[Start of section]

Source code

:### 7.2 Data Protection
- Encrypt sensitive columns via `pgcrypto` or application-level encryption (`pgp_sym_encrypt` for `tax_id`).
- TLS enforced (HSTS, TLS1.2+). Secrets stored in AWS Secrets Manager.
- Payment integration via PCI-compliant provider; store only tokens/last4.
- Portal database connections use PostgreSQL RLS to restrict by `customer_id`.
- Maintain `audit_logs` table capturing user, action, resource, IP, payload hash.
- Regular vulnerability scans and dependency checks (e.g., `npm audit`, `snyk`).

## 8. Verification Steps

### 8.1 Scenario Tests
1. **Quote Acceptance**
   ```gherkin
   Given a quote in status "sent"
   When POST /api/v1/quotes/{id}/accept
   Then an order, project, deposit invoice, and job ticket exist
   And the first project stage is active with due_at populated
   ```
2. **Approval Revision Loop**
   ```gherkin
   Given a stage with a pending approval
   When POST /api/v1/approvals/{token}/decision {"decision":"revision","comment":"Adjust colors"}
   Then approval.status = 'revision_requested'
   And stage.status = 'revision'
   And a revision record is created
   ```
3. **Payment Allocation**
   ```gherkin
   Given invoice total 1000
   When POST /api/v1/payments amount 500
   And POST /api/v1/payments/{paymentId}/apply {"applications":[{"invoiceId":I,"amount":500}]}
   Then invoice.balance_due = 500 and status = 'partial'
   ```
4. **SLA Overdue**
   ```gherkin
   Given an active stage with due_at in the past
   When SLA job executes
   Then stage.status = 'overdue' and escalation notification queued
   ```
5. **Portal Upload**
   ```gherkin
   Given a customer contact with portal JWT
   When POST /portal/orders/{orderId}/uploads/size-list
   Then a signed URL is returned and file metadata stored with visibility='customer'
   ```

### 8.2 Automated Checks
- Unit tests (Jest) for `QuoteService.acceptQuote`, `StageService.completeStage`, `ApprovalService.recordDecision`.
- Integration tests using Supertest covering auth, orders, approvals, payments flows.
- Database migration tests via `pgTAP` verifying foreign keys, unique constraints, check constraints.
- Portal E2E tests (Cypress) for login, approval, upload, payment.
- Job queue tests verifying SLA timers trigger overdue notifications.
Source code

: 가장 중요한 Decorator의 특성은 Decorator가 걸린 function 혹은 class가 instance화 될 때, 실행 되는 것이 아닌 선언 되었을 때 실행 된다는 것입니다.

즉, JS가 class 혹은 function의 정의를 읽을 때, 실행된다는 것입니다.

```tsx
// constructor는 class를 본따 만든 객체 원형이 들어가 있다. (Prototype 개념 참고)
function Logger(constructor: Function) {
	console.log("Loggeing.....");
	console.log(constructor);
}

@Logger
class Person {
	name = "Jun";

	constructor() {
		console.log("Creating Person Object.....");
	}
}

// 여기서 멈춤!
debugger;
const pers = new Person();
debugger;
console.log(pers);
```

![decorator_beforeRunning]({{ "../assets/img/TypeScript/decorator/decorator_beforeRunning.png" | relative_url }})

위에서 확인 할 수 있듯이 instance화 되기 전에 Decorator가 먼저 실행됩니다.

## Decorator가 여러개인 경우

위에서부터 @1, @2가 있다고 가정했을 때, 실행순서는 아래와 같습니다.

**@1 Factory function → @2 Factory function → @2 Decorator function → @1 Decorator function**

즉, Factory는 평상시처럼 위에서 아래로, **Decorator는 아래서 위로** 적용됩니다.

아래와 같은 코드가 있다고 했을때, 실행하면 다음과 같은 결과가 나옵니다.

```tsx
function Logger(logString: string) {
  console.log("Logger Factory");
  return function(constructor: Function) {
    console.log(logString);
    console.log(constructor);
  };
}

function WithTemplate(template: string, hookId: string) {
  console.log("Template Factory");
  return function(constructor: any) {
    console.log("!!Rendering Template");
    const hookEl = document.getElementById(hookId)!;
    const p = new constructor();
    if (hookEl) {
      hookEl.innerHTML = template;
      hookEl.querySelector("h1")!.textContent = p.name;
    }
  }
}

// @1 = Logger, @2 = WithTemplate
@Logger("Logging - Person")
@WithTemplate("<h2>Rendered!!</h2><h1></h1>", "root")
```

[End of section]

### The problem
Each line from the start of the listing above through the line containing "## 8. Verification Steps" should be copied exactly, please, with no other lines added.

### Problem solution
Source code

:### 7.2 Data Protection
- Encrypt sensitive columns via `pgcrypto` or application-level encryption (`pgp_sym_encrypt` for `tax_id`).
- TLS enforced (HSTS, TLS1.2+). Secrets stored in AWS Secrets Manager.
- Payment integration via PCI-compliant provider; store only tokens/last4.
- Portal database connections use PostgreSQL RLS to restrict by `customer_id`.
- Maintain `audit_logs` table capturing user, action, resource, IP, payload hash.
- Regular vulnerability scans and dependency checks (e.g., `npm audit`, `snyk`).

## 8. Verification Steps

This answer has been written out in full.